What to do: Repeat the data below exactly, with every entry included.

╭─ Records for processing

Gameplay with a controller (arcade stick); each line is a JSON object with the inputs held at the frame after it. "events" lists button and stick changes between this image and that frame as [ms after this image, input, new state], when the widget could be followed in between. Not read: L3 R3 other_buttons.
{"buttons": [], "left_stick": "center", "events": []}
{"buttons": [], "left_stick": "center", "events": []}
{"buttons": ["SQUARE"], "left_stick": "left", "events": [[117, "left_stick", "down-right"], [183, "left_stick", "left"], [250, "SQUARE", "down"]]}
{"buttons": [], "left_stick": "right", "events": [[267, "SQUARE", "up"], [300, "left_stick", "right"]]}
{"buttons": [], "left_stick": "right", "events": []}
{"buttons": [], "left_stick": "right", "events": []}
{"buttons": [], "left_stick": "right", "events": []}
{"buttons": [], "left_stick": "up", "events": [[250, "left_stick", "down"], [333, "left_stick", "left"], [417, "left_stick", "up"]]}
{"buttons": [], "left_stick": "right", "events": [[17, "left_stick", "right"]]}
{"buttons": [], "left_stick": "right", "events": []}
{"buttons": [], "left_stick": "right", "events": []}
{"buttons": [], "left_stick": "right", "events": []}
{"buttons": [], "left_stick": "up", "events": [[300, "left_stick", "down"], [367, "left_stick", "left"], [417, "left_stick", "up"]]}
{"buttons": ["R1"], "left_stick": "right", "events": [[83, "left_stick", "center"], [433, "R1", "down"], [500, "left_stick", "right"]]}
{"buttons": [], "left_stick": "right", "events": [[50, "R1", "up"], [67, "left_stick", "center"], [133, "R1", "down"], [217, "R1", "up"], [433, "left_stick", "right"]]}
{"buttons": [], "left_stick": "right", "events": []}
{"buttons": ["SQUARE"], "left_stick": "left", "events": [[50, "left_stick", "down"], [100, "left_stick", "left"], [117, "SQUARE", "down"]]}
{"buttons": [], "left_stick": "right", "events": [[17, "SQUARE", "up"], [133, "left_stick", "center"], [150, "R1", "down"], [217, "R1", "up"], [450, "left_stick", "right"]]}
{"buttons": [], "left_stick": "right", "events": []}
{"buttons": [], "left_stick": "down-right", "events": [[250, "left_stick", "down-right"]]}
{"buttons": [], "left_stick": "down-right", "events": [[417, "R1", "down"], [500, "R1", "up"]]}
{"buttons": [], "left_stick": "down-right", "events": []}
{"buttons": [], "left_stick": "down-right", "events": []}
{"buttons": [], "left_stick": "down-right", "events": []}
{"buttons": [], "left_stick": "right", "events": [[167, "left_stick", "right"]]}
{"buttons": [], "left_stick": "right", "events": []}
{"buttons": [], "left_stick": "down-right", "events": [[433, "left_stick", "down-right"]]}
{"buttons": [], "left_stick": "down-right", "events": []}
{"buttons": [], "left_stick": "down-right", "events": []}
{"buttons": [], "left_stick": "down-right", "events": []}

╰─

Exercise response:
Gameplay with a controller (arcade stick); each line is a JSON object with the inputs held at the frame after it. "events" lists button and stick changes between this image and that frame as [ms after this image, input, new state], when the widget could be followed in between. Not read: L3 R3 other_buttons.
{"buttons": [], "left_stick": "center", "events": []}
{"buttons": [], "left_stick": "center", "events": []}
{"buttons": ["SQUARE"], "left_stick": "left", "events": [[117, "left_stick", "down-right"], [183, "left_stick", "left"], [250, "SQUARE", "down"]]}
{"buttons": [], "left_stick": "right", "events": [[267, "SQUARE", "up"], [300, "left_stick", "right"]]}
{"buttons": [], "left_stick": "right", "events": []}
{"buttons": [], "left_stick": "right", "events": []}
{"buttons": [], "left_stick": "right", "events": []}
{"buttons": [], "left_stick": "up", "events": [[250, "left_stick", "down"], [333, "left_stick", "left"], [417, "left_stick", "up"]]}
{"buttons": [], "left_stick": "right", "events": [[17, "left_stick", "right"]]}
{"buttons": [], "left_stick": "right", "events": []}
{"buttons": [], "left_stick": "right", "events": []}
{"buttons": [], "left_stick": "right", "events": []}
{"buttons": [], "left_stick": "up", "events": [[300, "left_stick", "down"], [367, "left_stick", "left"], [417, "left_stick", "up"]]}
{"buttons": ["R1"], "left_stick": "right", "events": [[83, "left_stick", "center"], [433, "R1", "down"], [500, "left_stick", "right"]]}
{"buttons": [], "left_stick": "right", "events": [[50, "R1", "up"], [67, "left_stick", "center"], [133, "R1", "down"], [217, "R1", "up"], [433, "left_stick", "right"]]}
{"buttons": [], "left_stick": "right", "events": []}
{"buttons": ["SQUARE"], "left_stick": "left", "events": [[50, "left_stick", "down"], [100, "left_stick", "left"], [117, "SQUARE", "down"]]}
{"buttons": [], "left_stick": "right", "events": [[17, "SQUARE", "up"], [133, "left_stick", "center"], [150, "R1", "down"], [217, "R1", "up"], [450, "left_stick", "right"]]}
{"buttons": [], "left_stick": "right", "events": []}
{"buttons": [], "left_stick": "down-right", "events": [[250, "left_stick", "down-right"]]}
{"buttons": [], "left_stick": "down-right", "events": [[417, "R1", "down"], [500, "R1", "up"]]}
{"buttons": [], "left_stick": "down-right", "events": []}
{"buttons": [], "left_stick": "down-right", "events": []}
{"buttons": [], "left_stick": "down-right", "events": []}
{"buttons": [], "left_stick": "right", "events": [[167, "left_stick", "right"]]}
{"buttons": [], "left_stick": "right", "events": []}
{"buttons": [], "left_stick": "down-right", "events": [[433, "left_stick", "down-right"]]}
{"buttons": [], "left_stick": "down-right", "events": []}
{"buttons": [], "left_stick": "down-right", "events": []}
{"buttons": [], "left_stick": "down-right", "events": []}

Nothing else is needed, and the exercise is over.